## GOAL OF THE EXERCISE
Filter the entries for the string "lines". Copy each line that has it.

## RAW DATA
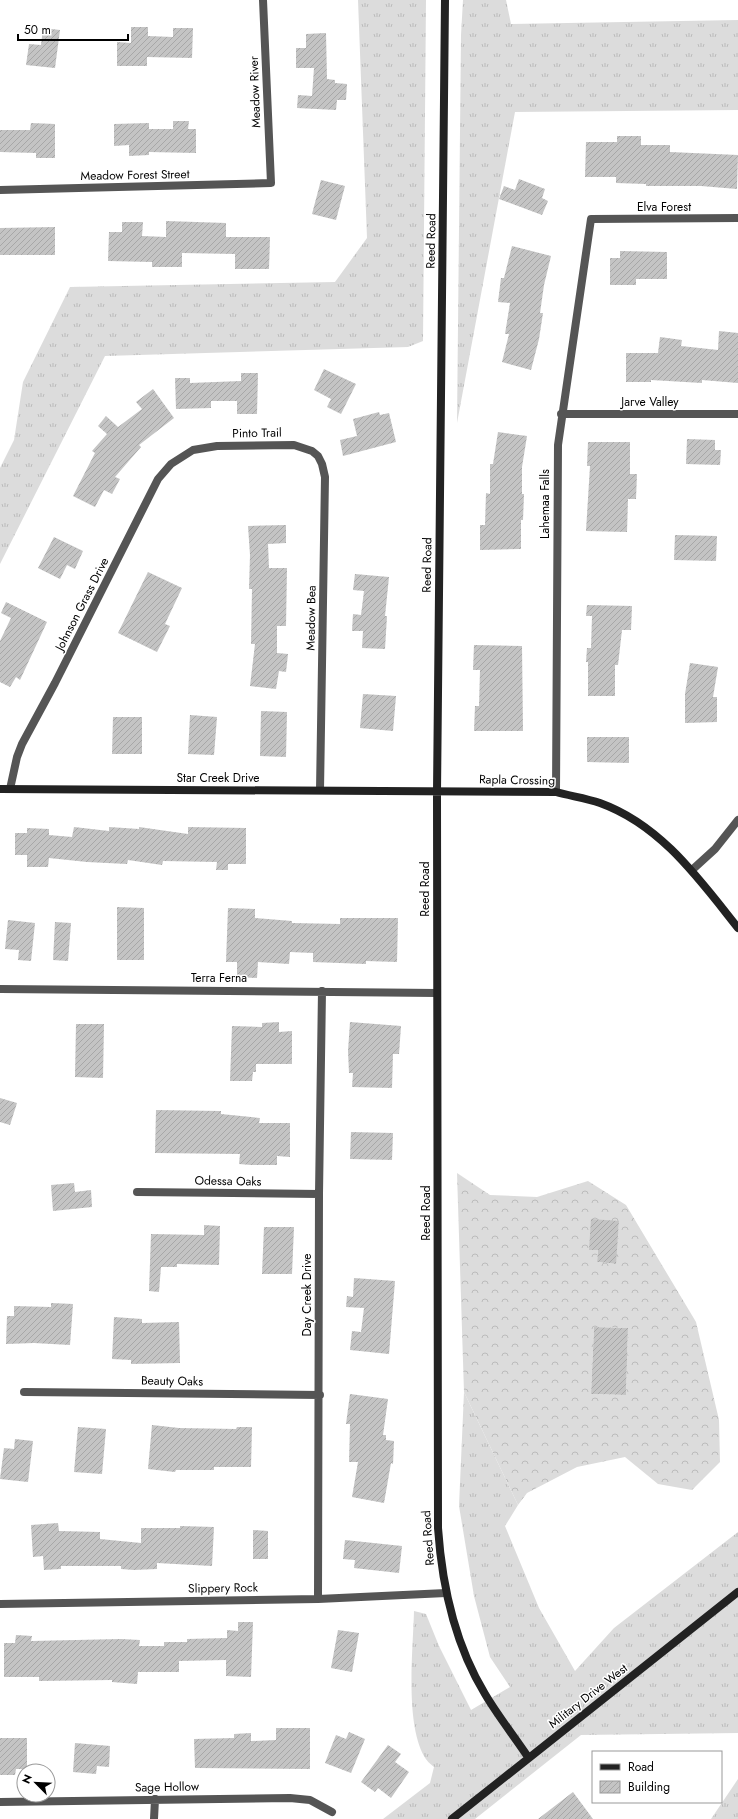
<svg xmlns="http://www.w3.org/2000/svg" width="738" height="1819" font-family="Jost,sans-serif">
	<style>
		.grass { fill: url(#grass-tufts) }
		.forest { fill: url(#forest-crowns); fill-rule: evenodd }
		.building { fill: url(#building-hatch) }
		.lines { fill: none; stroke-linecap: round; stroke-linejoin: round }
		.street { stroke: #555; stroke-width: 8 }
		.secondary { stroke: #222; stroke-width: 8 }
		.labels { text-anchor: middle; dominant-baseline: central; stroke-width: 3; stroke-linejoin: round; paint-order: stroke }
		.street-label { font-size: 12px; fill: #000; stroke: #fff }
	</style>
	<defs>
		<pattern id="grass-tufts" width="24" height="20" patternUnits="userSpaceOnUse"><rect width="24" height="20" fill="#dcdcdc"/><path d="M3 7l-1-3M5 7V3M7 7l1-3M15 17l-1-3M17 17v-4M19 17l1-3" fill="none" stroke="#bbb"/></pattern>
		<pattern id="forest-crowns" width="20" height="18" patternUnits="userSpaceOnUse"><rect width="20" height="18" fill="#dcdcdc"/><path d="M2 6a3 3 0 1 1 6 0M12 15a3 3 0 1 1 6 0" fill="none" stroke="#bbb"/></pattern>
		<pattern id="building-hatch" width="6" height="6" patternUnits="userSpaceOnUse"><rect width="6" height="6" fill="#c4c4c4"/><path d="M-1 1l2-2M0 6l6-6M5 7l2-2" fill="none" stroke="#a7a7a7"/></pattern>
	</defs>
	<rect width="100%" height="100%" fill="#fff"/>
	<!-- grass -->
	<path class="grass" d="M358,0h68l-3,341 -15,6 -303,9 -105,208v-96l14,-28 9,-58 47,-95 265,-5 32,-44z
		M463,0h43l5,24 227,-4v90l-223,2 -58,311 4,-388z
		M464,1392l54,113 -13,21 34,82 36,63 39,-43 124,-96v201l-157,2 -106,84h-92l47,-36 4,-16c-4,-3 -8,-7 -10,-11 -19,-35 -11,-105 -10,-145l12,3 13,32 32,64 39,-23 -20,-30 -16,-61 -15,-90z
		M738,1779v40h-27z"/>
	<!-- forest -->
	<path class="forest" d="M457,1173l33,22 47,2 51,-16 38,24 70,117 23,98 1,42 -28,28 -34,-6 -33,-27 -48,10 -50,26 -9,12 -54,-113zM619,1222l-4,42 -18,-2 1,-12 -9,-1zM594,1327l34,1 -2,67 -35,-1z"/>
	<!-- building -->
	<path class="building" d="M131,27h17v9l25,1v-9h20l-1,30 -45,-1v9h-30v-24l14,1z
		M43,28l17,2 -5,38 -29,-3 3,-21 12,1z
		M326,33l1,46 8,1v3l12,1 -1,16h-9l-1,10 -39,-2 1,-13 14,1 2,-28h-18v-20h10v-14z
		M173,121h16l-1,8h8v24l-47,-1v3l-20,1v-11l-15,1v-22l35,-1v6h24z
		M31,123l24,1v34h-19v-5l-36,-1v-22h30z
		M617,136h24v9h29v7l68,3 -1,34 -36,-3h-55v-2l-30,-1v-6h-31l1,-35h31z
		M519,179l26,10 -3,9 6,3 -6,14 -43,-16 5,-13 11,4z
		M321,180l24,6 -9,34 -24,-6z
		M166,221l60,2v14h44l-1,32h-34v-15l-53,-1v14h-30v-5l-44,-1 1,-29h13v-10h21l-1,14 24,1z
		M55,227v28h-55v-27z
		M512,246l39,10 -7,29 -4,28h3l-4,26 -8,31 -29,-8 7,-28h-4l5,-31 -12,-1 3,-24h3z
		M620,251l47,1v27h-31v6h-26v-27h10z
		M719,331l19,2v50l-36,-3v3l-51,-3v2h-25v-29h32l2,-16 22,3 -1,6 37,4z
		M324,369l32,15 -15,30 -14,-7 4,-8 -17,-9z
		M241,373h17l-1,41h-20v-13h-26v7l-35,1 -1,-31h15v5l51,-2z
		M153,389l21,29 -35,27 2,2 -26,30 5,2 -8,15 -8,-4 -9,17 -22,-11 22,-43 -3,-2 15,-17 -9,-8 8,-10 12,11 24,-18 -6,-7z
		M379,412l1,3 9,-2 7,29 -53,14 -3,-16 17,-4 -4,-17z
		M498,432l29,4 -5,31v27h2l-1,26h-2v29l-41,1v-25h5l1,-32 4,1v-30h3z
		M687,439l28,1v10h6l-1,15 -34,-1z
		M588,442h42v32h7l-1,25h-8l-1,33 -41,-1 4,-65h-3z
		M286,525v18l-18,1 1,24h18l-1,58h-9v27l11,1 -2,18 -7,-1 -3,18 -26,-3 5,-42h-4l1,-55h-3l1,-34 -2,-29z
		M675,535l42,1 -1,25 -42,-1z
		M54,537l29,14 -8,18 -8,-4 -7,14 -22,-11z
		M148,572l34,16 -17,36 5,2 -13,26 -39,-19z
		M355,574l34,3 -4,39h2l-2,33 -23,-1 1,-17h-11l1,-17 8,1 3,-24 -11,-1z
		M6,602l41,20 -27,58 -4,-3 -6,10 -10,-5v-41l11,-23 -10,-5z
		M587,605l45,1 -1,24h-9l-4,35h-3v31h-27v-34h-2l1,-14h4l1,-32h-6z
		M474,645l48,1 1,85h-49l1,-25h4l1,-36h-7z
		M690,663l28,4 -5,30h4v25l-32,1v-29z
		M363,694l33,2 -3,35 -33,-3z
		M261,711l26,1 -1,45 -26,-1z
		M190,715l27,2 -3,38 -26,-1z
		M113,717h29v37h-30z
		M587,737h42v26l-42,-1z
		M74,827l35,4v-4l30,2v-2l49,7v-7l58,1v36h-18v6h-12l1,-8 -54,-1 -1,4 -34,-5 -1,4 -40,-2 -38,-4 -1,9h-21v-12h-12v-22h12v-5l22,1v6l23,2z
		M117,907l27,1v52h-27z
		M228,908l27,1v9l37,3v2l48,1v-6h58l-1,44 -31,-1v3l-53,-2v-9l-23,-1 -1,12 -31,-2 -1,16 -20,-1v-15h-11z
		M8,920l27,3 -4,38 -13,-1 1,-10 -14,-1z
		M55,922l16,1 -3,38 -15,-1z
		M279,1022v10l13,-1v33h-36v8h-3l-1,9h-22l2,-55 30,1v-4z
		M350,1022l51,4 -2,28h-6l-1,34 -40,-1 1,-14h-4l-1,-22z
		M76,1024h28l-1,54 -28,-1z
		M0,1098l17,5 -7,22 -10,-3z
		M156,1110l65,1v3l39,4 -1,5h31v34l-13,-1v9h-26l-12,-1 1,-10 -85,-1z
		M351,1132l42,1 -1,27 -42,-1z
		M74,1183l1,9 16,-2 1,17 -39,4 -2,-26z
		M591,1219l28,2 -3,43 -19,-2 1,-12h-9z
		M204,1225l16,1 -1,39 -42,-1v3h-16l-2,25 -10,-1 2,-57 53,1z
		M264,1227h30l-2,47h-30z
		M354,1278l41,3 -6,73 -39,-4 2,-19 9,1 3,-24 -18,-1 1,-11 6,1z
		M51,1303l22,1 -3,41 -36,-2 -28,1 1,-28h7v-10l37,1z
		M114,1317l28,2v4l37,-1 1,41 -49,1v-4l-19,-1z
		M594,1327l34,1 -2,67 -35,-1z
		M350,1394l38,5 -5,36h3v5l8,1 -1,23 -2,-1 -7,40 -32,-6 6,-35h-9l1,-38h-4z
		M152,1425l27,3 57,1 1,-2h15l-1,40h-37v3h-38l-1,2 -27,-3z
		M78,1427l28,2 -4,45 -28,-2z
		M15,1439l18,2 -5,41 -28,-3 4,-31 10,1z
		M58,1523l1,8 41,1v7l41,4v-15h39v-2l34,1 -2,39 -55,-3v6l-23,1 -13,-1v-3h-60v3l-17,1 -1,-14 -10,1 -2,-32z
		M253,1530l15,1v28h-15z
		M345,1540l57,6 -3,27 -45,-5 1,-8 -12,-1z
		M238,1622h15l-2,55 -25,-1v-16l-47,1v11h-41l-1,12 -25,-2v-2l-73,1v-4h-35v-34h11l1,-8 16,1 -1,5 90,-2 19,1 -1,6h25v-4h23v-3l40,-1v-8l11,1z
		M338,1630l21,3 -7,39 -21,-4z
		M276,1728h34v41l-115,-1 -1,-29 40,-1v-4l17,-1v8l25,-1z
		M349,1732l16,7 -14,34 -26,-10 11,-28 10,4z
		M0,1738h27v31h-11l-1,6h-15z
		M75,1743l35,3 -1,21 -12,-1 -1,8 -23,-2z
		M388,1745l13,9 -6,8 14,10 -18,26 -13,-10 -3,4 -14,-10z
		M573,1792l20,27h-55z"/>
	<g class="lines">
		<!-- street -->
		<path class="street" d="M0,190l271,-7 -8,-183
			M561,414h177
			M10,789l7,-32 5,-13 33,-61 103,-204 13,-15 22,-14 24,-4 77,-1 18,6 6,5 4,8 3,13 -5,313
			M556,792l2,-347 33,-226 147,-1
			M692,870l23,-21 23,-29
			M0,989l437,4
			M137,1192l182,2
			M24,1392l296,3
			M318,1599l1,-405 3,-203
			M0,1604l318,-5 128,-6
			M0,1802l290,-4 20,2 22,12
			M154,1819l1,-20"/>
		<!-- secondary -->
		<path class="secondary" d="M445,0l-8,792 1,736c4,58 16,115 47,166 13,22 29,42 43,63
			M0,789l556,3c14,4 30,6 44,11 61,22 99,76 138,125
			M452,1819l286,-227"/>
	</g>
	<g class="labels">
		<!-- street labels -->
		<g class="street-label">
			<text transform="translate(255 92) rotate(-92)">Meadow River</text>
			<text transform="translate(135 175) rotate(-1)">Meadow Forest Street</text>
			<text x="664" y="207">Elva Forest</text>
			<text transform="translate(431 241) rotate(-89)">Reed Road</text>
			<text x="650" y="402">Jarve Valley</text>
			<text transform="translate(257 433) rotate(-1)">Pinto Trail</text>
			<text transform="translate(545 504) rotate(-90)">Lahemaa Falls</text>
			<text transform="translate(427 565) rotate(-89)">Reed Road</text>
			<text transform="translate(82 604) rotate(-63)">Johnson Grass Drive</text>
			<text transform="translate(311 618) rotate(-89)">Meadow Bea</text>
			<text x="218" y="778">Star Creek Drive</text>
			<text transform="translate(517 780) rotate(1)">Rapla Crossing</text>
			<text transform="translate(425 889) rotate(-90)">Reed Road</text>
			<text x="219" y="978">Terra Ferna</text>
			<text transform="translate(228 1181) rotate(1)">Odessa Oaks</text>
			<text transform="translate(426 1213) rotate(-90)">Reed Road</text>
			<text transform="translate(307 1295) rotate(-90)">Day Creek Drive</text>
			<text transform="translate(172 1381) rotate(1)">Beauty Oaks</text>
			<text transform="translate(428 1538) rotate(-94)">Reed Road</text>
			<text transform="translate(223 1588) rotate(-1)">Slippery Rock</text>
			<text transform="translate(588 1696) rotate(-38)">Military Drive West</text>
			<text transform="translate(167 1787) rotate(-1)">Sage Hollow</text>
		</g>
	</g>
	<!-- legend -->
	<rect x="592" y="1751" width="130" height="52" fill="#ffffff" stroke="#999999"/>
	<rect x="600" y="1764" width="20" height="6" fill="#222222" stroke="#999999"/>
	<text x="628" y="1771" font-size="12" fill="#000000">Road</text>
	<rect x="600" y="1781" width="20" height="12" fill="url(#building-hatch)" stroke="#999999"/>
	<text x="628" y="1791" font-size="12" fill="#000000">Building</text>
	<!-- north arrow -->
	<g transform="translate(36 1783) rotate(294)"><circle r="19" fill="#ffffff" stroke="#999999"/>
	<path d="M0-3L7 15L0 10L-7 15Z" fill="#000000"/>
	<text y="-6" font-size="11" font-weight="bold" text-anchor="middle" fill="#000000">N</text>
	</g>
	<!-- scale -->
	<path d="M18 34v6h110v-6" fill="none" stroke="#000000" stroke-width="2"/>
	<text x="24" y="34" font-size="12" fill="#000000" stroke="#ffffff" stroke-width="3" paint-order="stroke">50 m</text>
</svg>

## EXERCISE RESPONSE
		.lines { fill: none; stroke-linecap: round; stroke-linejoin: round }
	<g class="lines">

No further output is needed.